In these competitions, dogs are put in packs and trained to chase rabbits. The goal of the trials is not to catch the rabbits, but to judge the accuracy with which a beagle can locate a scent and chase the rabbit. Judges watch how quickly the dog turns in response to the sudden turns of the rabbit and how quickly the dog will claim ownership of a scent by barking or "checking."

It's Little Blue Thunder that has been Bracken's pride and joy. The short-legged, gentle-eyed beagle has competed in 15 states and become a field champion, meaning he's won enough gundog competitions to put him at the top of his class as a certified hunting beagle.

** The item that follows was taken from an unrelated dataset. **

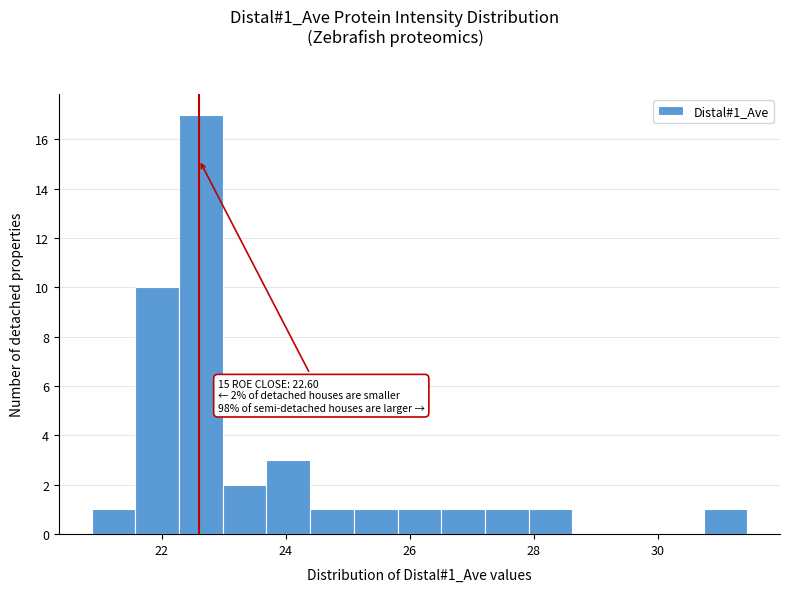

Read against the x-axis, roughly where is the centre of the tallest bar?

22.6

"This is funny to me but probably not to other [beagle] handlers," Bracken said. "Blue Thunder's good; he knows how to win a trial. When he's at a check point [on the verge of picking up the rabbit scent], he'll watch the other dogs, and if they wouldn't bark, he would. The first dog to bark gets the claim, you see, so he'd steal that check right from those dogs because he watched."

In his cage, Little Blue Thunder looks like a sleepy-eyed porch dog, with his lazy eyes, velvety-soft ears and graying muzzle. When Bracken walks toward the pen -built close to the house, so he can visit the dog several times a day - Little Blue Thunder's eyes perk up and his short, skinny tail starts wagging.

"Blue Thunder's gonna be 9 years old this month, and he's just as spoiled now as he was the day I got him," Bracken said, laughing. "He loves to come in the house, and he'd stay in here if Miss Ellie would let him."

Bracken remembers when he bought Little Blue Thunder back in 1989. The dog was only 2 years old at the time, and had barely begun competing in field trials. Bracken, although he couldn't see Blue Thunder without the aid of a strong magnifying glass, could sense that the little bundle of muscles was a winner.

"People thought I was crazy, paying as much for him as I did, but he's a good dog, oh, yes, he is," Bracken said proudly. "He's a winner." A champion hunting dog can sell for over $2,000.

Evidence of Blue Thunder's accomplishments adorns the Bracken household. On a wall in the dining room is an artist's painting of Blue Thunder, a Christmas gift from Miss Ellie, painted on wood and gleaming under a heavy coat of shellac. In the upstairs hallway is a chair-sized trophy, won by Blue Thunder in a 1989 South Carolina competition. Little Blue Thunder's pedigree hangs on the wall in a neat frame, and various other photos of the champion beagle bedeck Bracken's office.

Bracken enjoys reliving the exciting gundog competitions with Little Blue Thunder, but his time in the fields is limited these days.

"I haven't been able to attend [field] trials because I don't drive now, and Miss Ellie and I are getting on in years," Bracken said. "But now I spend time with the dogs here at the house. It takes a lot of work, but I like it." Bracken has fenced in 11 acres of land that he carefully mows each week, leaving large cover bushes for the rabbits. It is here his beagles get to practice and run in near-freedom.

Although he may never run a beagle in competition again, Bracken knows he's still raising champions. In February, on the heels of the winter ice storms, Bracken went to Rocky Mount with a friend, Mike Mooney, and Mooney's 8-year-old son, Will, to a 19-team trial (each team had four dogs). Mooney's four dogs came from Bracken's kennel.

"I tell you, they put on a show," Bracken said. "I'd of been happy to even place, but we went and won the whole thing."